Extracted data entries
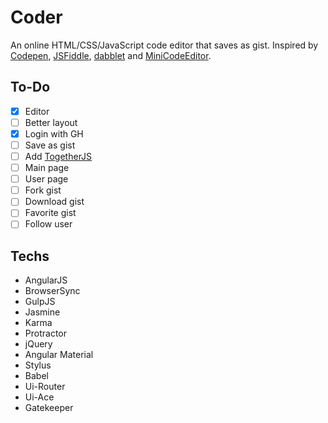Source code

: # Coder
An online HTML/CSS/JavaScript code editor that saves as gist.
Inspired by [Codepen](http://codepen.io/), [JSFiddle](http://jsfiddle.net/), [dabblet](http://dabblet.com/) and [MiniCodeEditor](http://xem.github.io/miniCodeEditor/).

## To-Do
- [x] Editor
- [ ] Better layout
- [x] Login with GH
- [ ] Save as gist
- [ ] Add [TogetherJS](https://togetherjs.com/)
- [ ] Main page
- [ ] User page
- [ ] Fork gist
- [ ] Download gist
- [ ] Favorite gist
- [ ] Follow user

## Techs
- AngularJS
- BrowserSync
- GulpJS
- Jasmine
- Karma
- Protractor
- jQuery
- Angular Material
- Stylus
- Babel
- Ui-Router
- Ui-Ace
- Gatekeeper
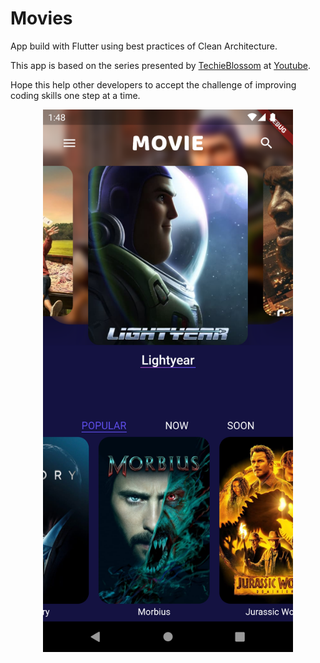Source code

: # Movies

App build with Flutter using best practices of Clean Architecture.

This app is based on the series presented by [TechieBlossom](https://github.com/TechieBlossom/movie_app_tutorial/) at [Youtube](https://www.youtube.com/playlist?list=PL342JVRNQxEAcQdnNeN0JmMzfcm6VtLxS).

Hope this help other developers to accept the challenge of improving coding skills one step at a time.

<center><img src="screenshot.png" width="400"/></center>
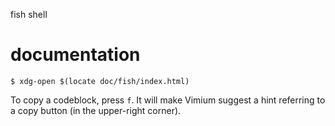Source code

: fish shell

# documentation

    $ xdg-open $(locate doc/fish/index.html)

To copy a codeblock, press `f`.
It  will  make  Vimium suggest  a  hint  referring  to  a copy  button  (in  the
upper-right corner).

--

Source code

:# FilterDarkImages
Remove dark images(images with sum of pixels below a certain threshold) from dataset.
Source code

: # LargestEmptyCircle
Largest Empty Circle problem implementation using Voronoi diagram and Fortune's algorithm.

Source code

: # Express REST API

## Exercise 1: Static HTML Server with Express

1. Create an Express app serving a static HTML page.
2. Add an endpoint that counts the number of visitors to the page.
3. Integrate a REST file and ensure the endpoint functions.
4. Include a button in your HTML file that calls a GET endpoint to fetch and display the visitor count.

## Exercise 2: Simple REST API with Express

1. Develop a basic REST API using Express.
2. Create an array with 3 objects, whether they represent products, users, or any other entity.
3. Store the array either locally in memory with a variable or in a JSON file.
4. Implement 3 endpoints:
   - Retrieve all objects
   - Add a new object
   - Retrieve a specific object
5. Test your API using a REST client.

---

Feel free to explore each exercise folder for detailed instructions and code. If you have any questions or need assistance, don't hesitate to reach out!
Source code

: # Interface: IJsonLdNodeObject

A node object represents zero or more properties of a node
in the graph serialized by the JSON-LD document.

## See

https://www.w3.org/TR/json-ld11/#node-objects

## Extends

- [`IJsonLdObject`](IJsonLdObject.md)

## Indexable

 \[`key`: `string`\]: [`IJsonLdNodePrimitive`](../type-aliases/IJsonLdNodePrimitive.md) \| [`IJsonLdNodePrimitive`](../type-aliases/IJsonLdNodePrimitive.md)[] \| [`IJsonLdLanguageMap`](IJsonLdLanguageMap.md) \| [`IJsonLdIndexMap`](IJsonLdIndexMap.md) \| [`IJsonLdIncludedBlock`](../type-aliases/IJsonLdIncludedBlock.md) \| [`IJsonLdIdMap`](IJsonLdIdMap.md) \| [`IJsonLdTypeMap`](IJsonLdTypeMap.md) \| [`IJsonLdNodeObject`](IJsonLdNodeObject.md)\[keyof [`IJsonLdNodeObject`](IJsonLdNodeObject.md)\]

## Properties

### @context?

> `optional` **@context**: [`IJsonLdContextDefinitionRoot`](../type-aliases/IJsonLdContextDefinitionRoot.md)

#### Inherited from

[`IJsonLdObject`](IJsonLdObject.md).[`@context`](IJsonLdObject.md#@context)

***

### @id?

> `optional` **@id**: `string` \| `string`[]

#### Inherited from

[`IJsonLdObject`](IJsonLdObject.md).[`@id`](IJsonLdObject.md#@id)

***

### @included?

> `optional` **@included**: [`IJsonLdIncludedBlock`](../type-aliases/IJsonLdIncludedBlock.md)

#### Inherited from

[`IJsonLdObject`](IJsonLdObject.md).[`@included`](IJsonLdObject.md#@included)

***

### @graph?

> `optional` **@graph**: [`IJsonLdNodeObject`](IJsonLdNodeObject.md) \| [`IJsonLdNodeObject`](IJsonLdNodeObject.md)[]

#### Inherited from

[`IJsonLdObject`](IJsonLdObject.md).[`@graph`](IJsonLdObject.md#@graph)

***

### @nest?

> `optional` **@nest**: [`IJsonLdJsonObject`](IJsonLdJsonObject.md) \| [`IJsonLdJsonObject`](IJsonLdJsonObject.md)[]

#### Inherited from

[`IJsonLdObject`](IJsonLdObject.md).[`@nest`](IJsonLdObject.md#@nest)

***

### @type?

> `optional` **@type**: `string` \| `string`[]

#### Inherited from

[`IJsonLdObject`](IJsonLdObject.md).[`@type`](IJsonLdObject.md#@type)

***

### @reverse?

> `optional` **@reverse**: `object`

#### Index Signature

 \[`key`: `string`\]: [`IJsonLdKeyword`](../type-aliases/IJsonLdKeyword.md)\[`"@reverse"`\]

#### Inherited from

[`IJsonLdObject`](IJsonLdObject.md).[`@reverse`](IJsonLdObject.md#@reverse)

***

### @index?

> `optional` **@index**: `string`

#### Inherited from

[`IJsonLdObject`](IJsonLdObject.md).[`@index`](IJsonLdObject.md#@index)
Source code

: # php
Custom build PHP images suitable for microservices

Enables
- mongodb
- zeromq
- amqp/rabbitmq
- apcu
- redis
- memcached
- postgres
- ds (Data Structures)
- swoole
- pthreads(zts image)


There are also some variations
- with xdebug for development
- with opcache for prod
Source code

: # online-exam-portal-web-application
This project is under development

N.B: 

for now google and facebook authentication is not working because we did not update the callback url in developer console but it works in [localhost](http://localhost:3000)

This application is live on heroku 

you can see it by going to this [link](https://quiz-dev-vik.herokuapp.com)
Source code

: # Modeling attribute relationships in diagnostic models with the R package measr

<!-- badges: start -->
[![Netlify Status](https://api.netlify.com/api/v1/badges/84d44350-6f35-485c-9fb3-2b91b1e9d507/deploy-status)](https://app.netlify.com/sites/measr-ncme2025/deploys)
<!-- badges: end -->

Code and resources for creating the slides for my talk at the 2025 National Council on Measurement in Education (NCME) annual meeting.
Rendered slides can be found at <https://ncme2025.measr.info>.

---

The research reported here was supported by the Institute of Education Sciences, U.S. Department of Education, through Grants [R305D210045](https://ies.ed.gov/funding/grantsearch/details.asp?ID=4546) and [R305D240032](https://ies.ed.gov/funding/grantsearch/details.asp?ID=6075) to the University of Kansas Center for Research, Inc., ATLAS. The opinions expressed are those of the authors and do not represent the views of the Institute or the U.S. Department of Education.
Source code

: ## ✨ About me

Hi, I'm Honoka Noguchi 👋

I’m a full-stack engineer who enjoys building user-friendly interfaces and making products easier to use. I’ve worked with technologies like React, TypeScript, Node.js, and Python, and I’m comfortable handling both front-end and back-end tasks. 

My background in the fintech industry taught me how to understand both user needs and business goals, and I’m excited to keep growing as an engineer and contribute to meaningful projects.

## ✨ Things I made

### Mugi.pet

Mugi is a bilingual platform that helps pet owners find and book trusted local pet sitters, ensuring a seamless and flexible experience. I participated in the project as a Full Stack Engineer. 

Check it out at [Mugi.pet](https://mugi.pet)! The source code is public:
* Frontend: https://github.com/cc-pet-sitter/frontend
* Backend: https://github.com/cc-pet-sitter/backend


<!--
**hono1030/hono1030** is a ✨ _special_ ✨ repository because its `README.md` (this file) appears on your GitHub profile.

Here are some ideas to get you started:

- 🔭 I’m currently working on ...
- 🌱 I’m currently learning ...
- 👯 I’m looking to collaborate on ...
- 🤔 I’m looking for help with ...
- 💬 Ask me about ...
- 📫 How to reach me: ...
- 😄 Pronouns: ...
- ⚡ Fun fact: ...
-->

...

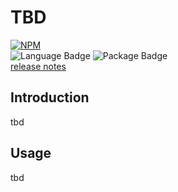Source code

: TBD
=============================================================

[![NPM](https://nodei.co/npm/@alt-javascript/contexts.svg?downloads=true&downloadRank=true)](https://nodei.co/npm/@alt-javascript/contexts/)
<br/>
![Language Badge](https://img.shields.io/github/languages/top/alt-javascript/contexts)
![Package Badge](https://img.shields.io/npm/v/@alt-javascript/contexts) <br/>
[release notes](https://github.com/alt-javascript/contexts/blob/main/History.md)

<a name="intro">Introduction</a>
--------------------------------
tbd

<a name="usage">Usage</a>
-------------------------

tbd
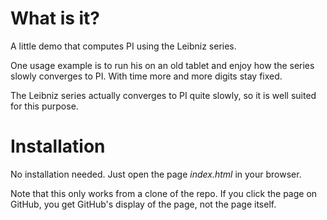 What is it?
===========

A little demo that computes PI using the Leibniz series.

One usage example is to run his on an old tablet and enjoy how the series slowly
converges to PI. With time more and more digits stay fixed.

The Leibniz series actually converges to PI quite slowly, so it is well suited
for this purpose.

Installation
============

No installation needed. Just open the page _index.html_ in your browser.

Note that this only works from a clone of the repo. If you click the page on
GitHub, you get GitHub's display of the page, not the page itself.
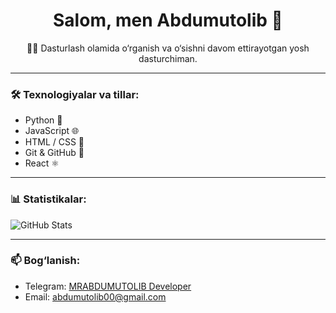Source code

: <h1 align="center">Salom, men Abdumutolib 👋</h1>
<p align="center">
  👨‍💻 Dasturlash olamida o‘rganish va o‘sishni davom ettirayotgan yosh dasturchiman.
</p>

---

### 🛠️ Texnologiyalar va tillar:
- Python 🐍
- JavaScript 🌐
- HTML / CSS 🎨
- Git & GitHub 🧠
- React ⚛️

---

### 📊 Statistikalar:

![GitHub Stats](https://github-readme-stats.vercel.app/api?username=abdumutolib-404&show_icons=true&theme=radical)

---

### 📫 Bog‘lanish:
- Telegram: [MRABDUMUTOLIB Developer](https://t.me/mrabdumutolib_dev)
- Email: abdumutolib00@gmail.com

■ **REQUEST**: Return the lines from the one containing "Note that this" through the one containing "- Email: abdumutolib00@gmail.com", both included, copied without change and with the pictures left out.

■ **ANSWER TO THE PROBLEM**:
Note that this only works from a clone of the repo. If you click the page on
GitHub, you get GitHub's display of the page, not the page itself.
Source code

: <h1 align="center">Salom, men Abdumutolib 👋</h1>
<p align="center">
  👨‍💻 Dasturlash olamida o‘rganish va o‘sishni davom ettirayotgan yosh dasturchiman.
</p>

---

### 🛠️ Texnologiyalar va tillar:
- Python 🐍
- JavaScript 🌐
- HTML / CSS 🎨
- Git & GitHub 🧠
- React ⚛️

---

### 📊 Statistikalar:

![GitHub Stats](https://github-readme-stats.vercel.app/api?username=abdumutolib-404&show_icons=true&theme=radical)

---

### 📫 Bog‘lanish:
- Telegram: [MRABDUMUTOLIB Developer](https://t.me/mrabdumutolib_dev)
- Email: abdumutolib00@gmail.com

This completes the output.